Has he alwyas been this way or is it getting worse as he gets older? What you see in a young dog if not trained properly, will often be magnified as they reach maturity.

This evening my small dog picked a fight with my German Shepherd like he has a thousand times before. My German Shepherd is VERY patient. EXTREMELY patient, and I think he puts up with little dog because I do try and discipline little dog when I see him acting like a fool. Unfortunately, my German Shepherd (after almost 3 years) decided it was time to give little dog the what for.
From what you said above you seem to have already known he doesn't like small dogs and he's killed small animals in the past?
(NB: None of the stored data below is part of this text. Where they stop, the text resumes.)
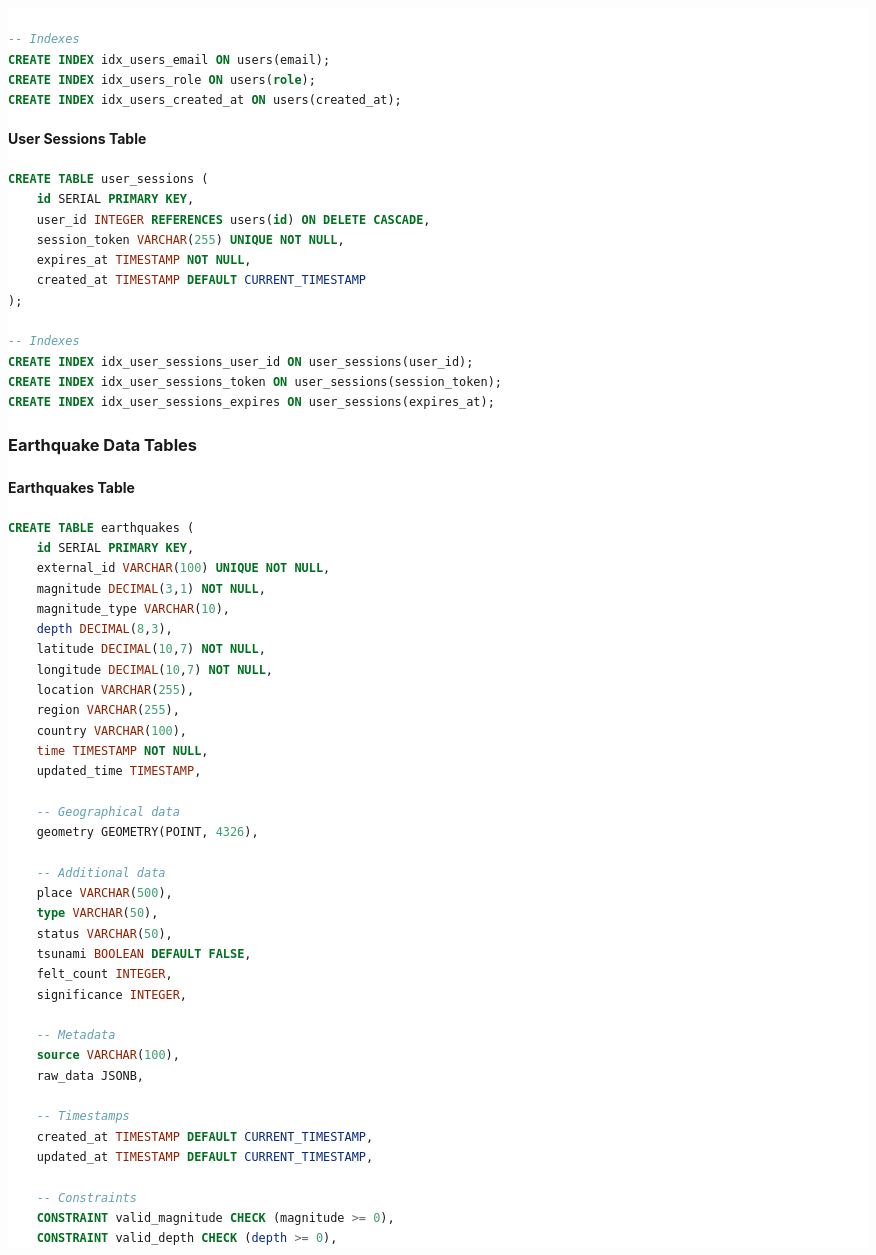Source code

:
 ```sql

-- Indexes
CREATE INDEX idx_users_email ON users(email);
CREATE INDEX idx_users_role ON users(role);
CREATE INDEX idx_users_created_at ON users(created_at);
```

#### User Sessions Table
```sql
CREATE TABLE user_sessions (
    id SERIAL PRIMARY KEY,
    user_id INTEGER REFERENCES users(id) ON DELETE CASCADE,
    session_token VARCHAR(255) UNIQUE NOT NULL,
    expires_at TIMESTAMP NOT NULL,
    created_at TIMESTAMP DEFAULT CURRENT_TIMESTAMP
);

-- Indexes
CREATE INDEX idx_user_sessions_user_id ON user_sessions(user_id);
CREATE INDEX idx_user_sessions_token ON user_sessions(session_token);
CREATE INDEX idx_user_sessions_expires ON user_sessions(expires_at);
```

### Earthquake Data Tables

#### Earthquakes Table
```sql
CREATE TABLE earthquakes (
    id SERIAL PRIMARY KEY,
    external_id VARCHAR(100) UNIQUE NOT NULL,
    magnitude DECIMAL(3,1) NOT NULL,
    magnitude_type VARCHAR(10),
    depth DECIMAL(8,3),
    latitude DECIMAL(10,7) NOT NULL,
    longitude DECIMAL(10,7) NOT NULL,
    location VARCHAR(255),
    region VARCHAR(255),
    country VARCHAR(100),
    time TIMESTAMP NOT NULL,
    updated_time TIMESTAMP,
    
    -- Geographical data
    geometry GEOMETRY(POINT, 4326),
    
    -- Additional data
    place VARCHAR(500),
    type VARCHAR(50),
    status VARCHAR(50),
    tsunami BOOLEAN DEFAULT FALSE,
    felt_count INTEGER,
    significance INTEGER,
    
    -- Metadata
    source VARCHAR(100),
    raw_data JSONB,
    
    -- Timestamps
    created_at TIMESTAMP DEFAULT CURRENT_TIMESTAMP,
    updated_at TIMESTAMP DEFAULT CURRENT_TIMESTAMP,
    
    -- Constraints
    CONSTRAINT valid_magnitude CHECK (magnitude >= 0),
    CONSTRAINT valid_depth CHECK (depth >= 0),
```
It's probably best to assume he will at some point hurt the smaller dog so until you reach a final resolution, crate and rotate is probably the best option when you can't watch them.

I'm bawling my eyes out because I don't know what my options are at this point...little dog was here first, and the two have lived together for the most part, peaceably these last 3 years, however, I'm not sure what to do at this point with him biting my son. Despite his many quirks I KNOW this dog!
I understand that this is really hard and stressful but are you sure you haven't been ignoring signs of problems? If you already know he doesn't like small animals so much so that he's killed them in the past, will finish off another dog in a fight, bark and pursue like a maniac etc. this information had to come from somewhere. You really need a good trainer who can evaluate the dog and set up a plan to train him.

It sounds like your son was bit by accident rather than being the target. Unlike others I wouldn't allow or expect a young kid (not sure how old your son is) to break up a dog fight, it's not worth the risk.